Temperament

“The character of the Boxer is of the greatest importance and demands the most solicitous attention. He is renowned from olden times for his great love and faithfulness to his master and household. He is harmless in the family, but distrustful of strangers, bright and friendly of temperament at play, but brave and determined when aroused. His intelligence and willing tractability, his modesty and cleanliness make him a highly desirable family dog and cheerful companion. He is the soul of honesty and loyalty, and is never false or treacherous even in his old age.”

- 1938 AKC Boxer breed standard

Boxers are a bright, energetic and playful breed and tend to be very good with children. They are active dogs and require adequate exercise to prevent boredom-associated behaviors such as chewing or digging. Boxers have earned a slight reputation of being “headstrong,” which can be related to inappropriate obedience training.

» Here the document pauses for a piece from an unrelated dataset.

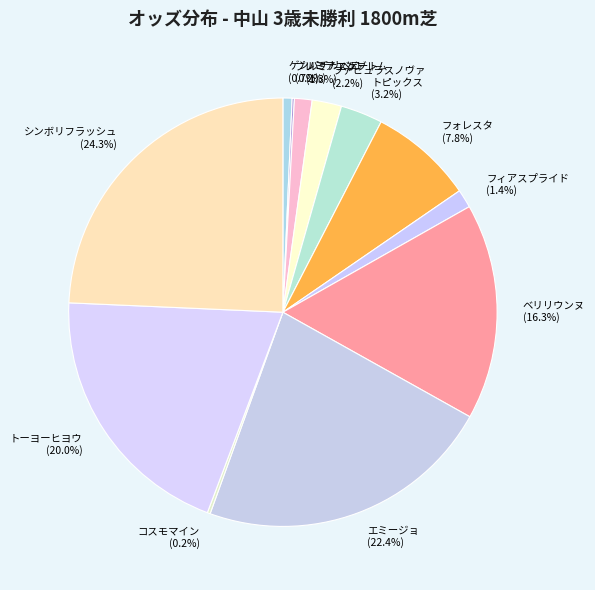

How many slices are in this pie chart?

12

Owing to their intelligence and working breed characteristics, training based on corrections often has limited usefulness. Boxers, like other animals, typically respond better to positive reinforcement techniques such as clicker training, an approach based on operant conditioning and behaviorism, which affords the dog an opportunity to think independently and to problem-solve.

Because of their resistance to repetitive and punishment-based training, Stanley Coren’s survey of obedience trainers, summarized in his book, The Intelligence of Dogs, ranked Boxers at #48 – average working/obedience intelligence. Many who have actually worked with Boxers disagree quite strongly with Coren’s survey results, and maintain that a skilled trainer who utilizes reward-based methods will find Boxers have far above-average intelligence and working ability.

The Boxer by nature is not an aggressive or vicious breed, but, like all dogs, requires socialization. Boxers are generally patient with smaller dogs and puppies, but issues with larger adult dogs, especially those of the same sex, may occur. Boxers are generally more comfortable with companionship, in either human or canine form.